– Нет, – сказал Азетти. – Я здесь не ради себя. – Взглянув в хищные глаза собеседника, он продолжил: – Есть нечто такое, о чем Церкви следует знать…
Кардинал поднял руку и с холодной улыбкой промолвил:
– Джулио, умоляю, избавь меня от предисловий.
Отец Азетти вздохнул. Бросив нервный взгляд в сторону отца Маджо, он кинулся в омут, позабыв о речи, которую репетировал целую неделю. В какой-то момент слова стали путаться, но священник сразу взял себя в руки.
– Я выслушал исповедь, – запинаясь произнес он. – Исповедь, которая едва не разорвала мое сердце.
Глава 4
Несколько дней после встречи с Азетти кардинал не мог прийти в себя. Его волновала судьба человека, беспокоился он и о Боге. И о себе Орсини беспокоился тоже. Что ему делать? Что делать другим? Впервые в жизни кардинал почувствовал, что с подобным грузом ему не справиться, настолько чудовищными могут быть последствия исповеди доктора Барези. Совершенно очевидно, что о проблеме следует доложить непосредственно папе, однако тот большую часть времени едва ли способен воспринимать информацию, и его сознание пульсирует как слабый радиосигнал. Такая задача… Да она просто может его доконать.
Проблема осложнялась тем, что требовала абсолютной секретности. Не было ни единого человека, которому кардинал Орсини мог доверить тайну. Конечно, кроме него, в Ватикане она известна лишь отцу Маджо. Обстоятельство, в котором Орсини приходилось винить только самого себя. Джулио Азетти не хотел присутствия свидетелей, но он, кардинал, настаивал: «Он – мой помощник, Джулио. – И после короткой паузы: – И он останется».
И почему у него вырвались эти слова? Да потому, говорил он себе, что ты провел слишком много времени в Ватикане и очень мало в мире. Ты проникся гордыней и уже не можешь представить, что приходской священник способен сказать нечто интересное и важное. В результате единственным твоим конфидентом оказался Донато Маджо.

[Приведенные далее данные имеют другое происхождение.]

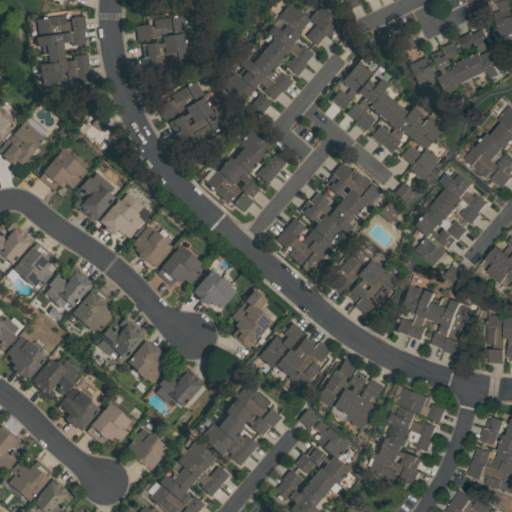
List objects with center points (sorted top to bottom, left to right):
building: (70, 0)
building: (73, 0)
building: (365, 0)
building: (349, 3)
building: (511, 10)
road: (394, 12)
building: (292, 17)
building: (502, 17)
building: (503, 18)
building: (323, 20)
building: (311, 21)
road: (442, 23)
building: (159, 28)
building: (474, 39)
building: (288, 42)
building: (165, 48)
building: (62, 51)
building: (165, 52)
building: (487, 53)
building: (61, 55)
building: (472, 55)
building: (282, 56)
building: (275, 61)
building: (415, 63)
building: (458, 64)
building: (455, 67)
building: (270, 70)
building: (443, 74)
building: (257, 78)
building: (350, 83)
building: (351, 83)
road: (318, 84)
building: (243, 92)
building: (186, 94)
building: (364, 97)
building: (259, 102)
building: (165, 109)
building: (374, 110)
building: (189, 116)
building: (195, 116)
building: (390, 116)
building: (506, 118)
building: (4, 121)
building: (5, 121)
building: (386, 123)
building: (401, 129)
road: (283, 135)
building: (502, 136)
building: (419, 140)
building: (19, 143)
building: (23, 143)
road: (341, 143)
building: (260, 150)
building: (495, 150)
building: (495, 154)
building: (419, 159)
building: (423, 163)
building: (252, 164)
building: (485, 167)
building: (270, 168)
building: (62, 170)
building: (61, 171)
building: (239, 171)
building: (236, 176)
building: (354, 182)
building: (226, 190)
building: (403, 190)
building: (402, 191)
building: (463, 191)
road: (290, 193)
building: (92, 196)
building: (92, 196)
building: (345, 197)
building: (457, 205)
building: (331, 210)
building: (388, 211)
building: (386, 212)
building: (327, 216)
building: (447, 217)
building: (120, 218)
building: (118, 219)
building: (445, 219)
road: (502, 221)
building: (320, 223)
building: (433, 229)
building: (307, 238)
building: (10, 243)
building: (12, 245)
building: (151, 245)
building: (150, 246)
building: (296, 250)
road: (250, 252)
building: (436, 258)
building: (499, 259)
road: (102, 260)
building: (32, 266)
building: (179, 266)
building: (29, 267)
building: (176, 267)
building: (349, 269)
building: (349, 269)
building: (454, 274)
building: (506, 275)
building: (364, 279)
building: (511, 285)
building: (368, 286)
building: (65, 288)
building: (66, 289)
building: (212, 289)
building: (213, 289)
building: (376, 291)
building: (409, 308)
building: (90, 311)
building: (91, 311)
building: (424, 314)
building: (250, 318)
building: (435, 318)
building: (249, 319)
building: (444, 323)
building: (459, 329)
building: (7, 330)
building: (501, 330)
building: (6, 332)
building: (508, 336)
building: (493, 339)
building: (117, 340)
building: (119, 341)
building: (278, 345)
building: (294, 354)
building: (495, 355)
building: (24, 357)
building: (293, 357)
building: (23, 358)
building: (144, 359)
building: (146, 360)
building: (307, 365)
building: (53, 377)
building: (52, 378)
building: (335, 382)
building: (176, 388)
building: (178, 388)
building: (350, 392)
building: (346, 394)
building: (257, 403)
building: (415, 403)
building: (362, 404)
building: (76, 408)
building: (78, 408)
building: (244, 416)
building: (307, 417)
building: (409, 422)
building: (109, 424)
building: (241, 424)
building: (108, 425)
building: (500, 426)
building: (235, 433)
building: (322, 434)
road: (52, 437)
building: (405, 437)
building: (407, 437)
building: (496, 440)
building: (223, 444)
building: (6, 448)
building: (146, 448)
building: (7, 449)
building: (146, 449)
road: (454, 452)
building: (396, 454)
building: (494, 457)
building: (494, 460)
building: (203, 462)
building: (327, 465)
building: (392, 469)
building: (313, 472)
building: (313, 473)
building: (194, 474)
road: (258, 476)
building: (490, 477)
building: (26, 479)
building: (188, 480)
building: (23, 481)
building: (301, 487)
building: (179, 491)
building: (47, 498)
building: (51, 498)
building: (166, 501)
building: (299, 504)
building: (467, 504)
building: (469, 504)
building: (75, 509)
building: (144, 509)
building: (452, 509)
building: (143, 510)
building: (350, 510)
building: (72, 511)
road: (230, 511)
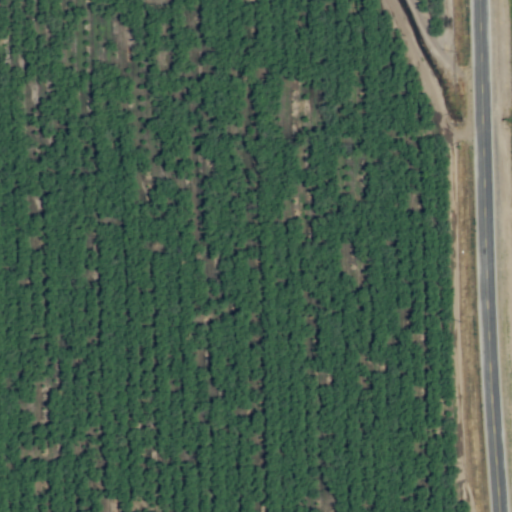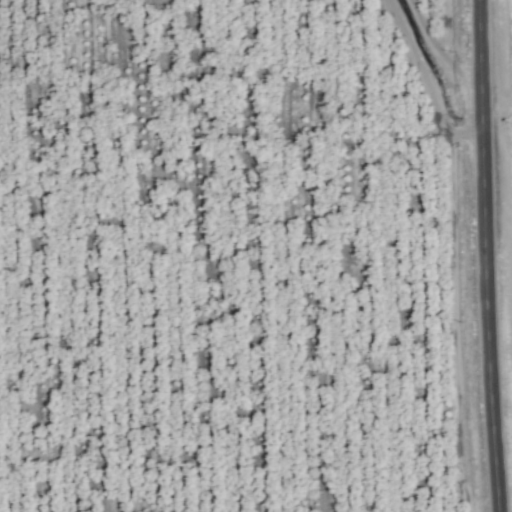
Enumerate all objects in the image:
crop: (256, 256)
road: (490, 256)
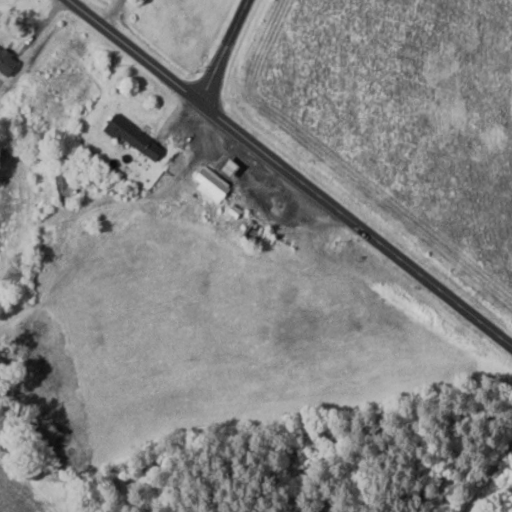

Донато Маджо. Мысль об этом типе заставила кардинала Орсини громко застонать. Маджо работал архивистом-исследователем и лишь изредка исполнял роль клерка. Однако, несмотря на столь низкое положение, он без стеснения высказывал свои теологические воззрения. Традиционалист, молящийся вслух о «католицизме с более крепкими мускулами», он неоднократно говорил об «истинной мессе», что было не чем иным, как завуалированной критикой церковных реформ, предпринятых II Ватиканским собором.
Но если обряд, предписанный Тридентским собором (служба идет на латыни, а пастырь стоит спиной к пастве), – «истинная месса», то теперешнюю мессу надо считать «ложной» и не чем иным, как святотатством.
Хотя Орсини никогда не обсуждал с Маджо догматы веры, он сразу почувствовал, какие позиции занимает священник по многим вопросам вероучения. Этот догматик не только презирает мессу, на которой древняя латынь уступила место английскому, испанскому или иному живому языку, он наверняка не одобряет положение, согласно которому обязательное посещение воскресной службы можно заменить субботней вечерней. Как всякий традиционалист, он отвергает любые попытки модернизировать Церковь так, чтобы она стала более близкой людям. Кстати, консерватизм Маджо не ограничивался неприятием таких потенциально резких шагов, как рукоположение женщин в священнический сан, разрешение клирикам вступать в брак или допущение абортов. Его консерватизм был гораздо глубже. Донато Маджо в вопросах церковных догм слыл настоящим неандертальцем.